2010s - 150 Years of Remarkable Nova Scotians
Three years ago, Alex MacLean was a student at Acadia University, an undergraduate in business. One of his courses was called Venture Exchange, with a requirement that each student come up with a project. In Alex's case, he envisioned a new clothing line, one he called East Coast Lifestyle. He borrowed $800 from his father and with it developed a line of T-shirts and hoodies. It was a small production run, sold to friends.
However, the initial products generated a lot of buzz on the Wolfville campus and beyond. The quickly growing demand was not something Alex ignored. As an entrepreneur, he understood the importance of timing. So he responded, coming up with more of his distinctive product. Yes, there was a bit of luck, when celebrities were photographed wearing the brand, but Alex recognized the value that publicity had and made sure his supply kept up with the surging demand.

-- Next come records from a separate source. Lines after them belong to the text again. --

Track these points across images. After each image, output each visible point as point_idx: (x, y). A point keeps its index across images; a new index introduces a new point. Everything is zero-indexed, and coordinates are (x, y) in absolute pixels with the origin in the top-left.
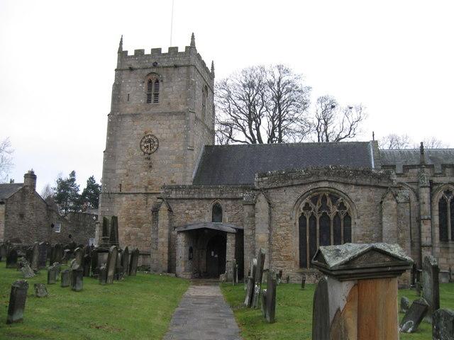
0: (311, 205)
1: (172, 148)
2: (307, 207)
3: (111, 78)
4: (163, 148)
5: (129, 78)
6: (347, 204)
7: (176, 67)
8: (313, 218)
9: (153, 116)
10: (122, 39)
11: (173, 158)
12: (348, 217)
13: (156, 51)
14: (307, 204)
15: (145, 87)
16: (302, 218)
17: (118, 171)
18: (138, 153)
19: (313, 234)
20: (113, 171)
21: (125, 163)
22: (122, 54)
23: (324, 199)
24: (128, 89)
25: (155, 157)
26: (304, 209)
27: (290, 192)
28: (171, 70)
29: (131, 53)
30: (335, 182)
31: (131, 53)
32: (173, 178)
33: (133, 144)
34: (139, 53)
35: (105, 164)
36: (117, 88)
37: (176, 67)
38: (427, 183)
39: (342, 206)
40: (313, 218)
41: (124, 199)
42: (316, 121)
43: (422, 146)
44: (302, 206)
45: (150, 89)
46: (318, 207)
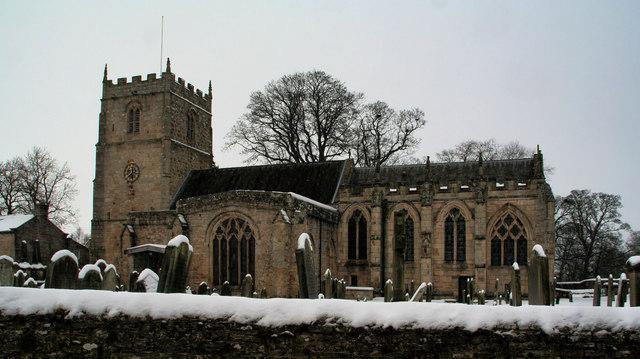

Within a year, Alex had sold more than $1 million worth of his clothing. Not long after, he was the only Canadian in a group of about thirty young entrepreneurs invited to the White House to meet President Barack Obama. Since then, East Coast Lifestyle has enjoyed even more growth. The latest news is that Alex is steering his brand carefully into the vast market that is in the United States, and he has his eyes on Asia, Australia and Europe. Now at the three-year mark, Alex's company has already sold more than 500,000 clothing items. It has annual revenues in excess of $3 million and employs nineteen. The projected future growth will see all numbers climb. It's quite a leap from the initial class project, but then that's what a skilled entrepreneur can do.
Changing the World
Dartmouth-born Danielle Fong started showing remarkable skills at fifteen months. By age three she could do some square roots. The regular school system proved to be not for her, so Danielle was mostly home-schooled until she went to Dalhousie University at age 12.
After completing a degree at Dalhousie, Danielle went off to Princeton University to study plasma physics. She was 17. Her initial interest was in exploring the idea of producing sustainable energy from nuclear fusion. However, she came to believe "that fusion, if anything, is the power source of the far future, and it is the near future I worry about." She left Princeton in 2007 and headed to Silicon Valley in California, where ideas, energy and start-up companies were everywhere.
In 2008, Danielle found her niche: an innovative idea to create what is known as Regenerative Air Energy Storage (RAES). RAES calls for a method that uses the heat energy created by compressing air, whose heat is captured with water spray and stored for later use. To take that idea and see if it could have practical applications, Danielle combined with two others to found LightSail Energy. The company's aim is to produce the world’s cleanest and most economical energy storage systems. Since then, Danielle has won many honours and awards and her company has sought and obtained major funding (including from Bill Gates), worked out technical details and developed prototypes. Presently, LightSail's RAES technology is being tested in a major way here in Nova Scotia. The former Bowater Mersey Paper Mill in Liverpool is being re-purposed as part of the project. When completed, Nova Scotia will have the world's first combined wind energy and RAES system. Danielle Fong's vision is that going forward, the technology she conceived may well be "powering electrical grids across the world."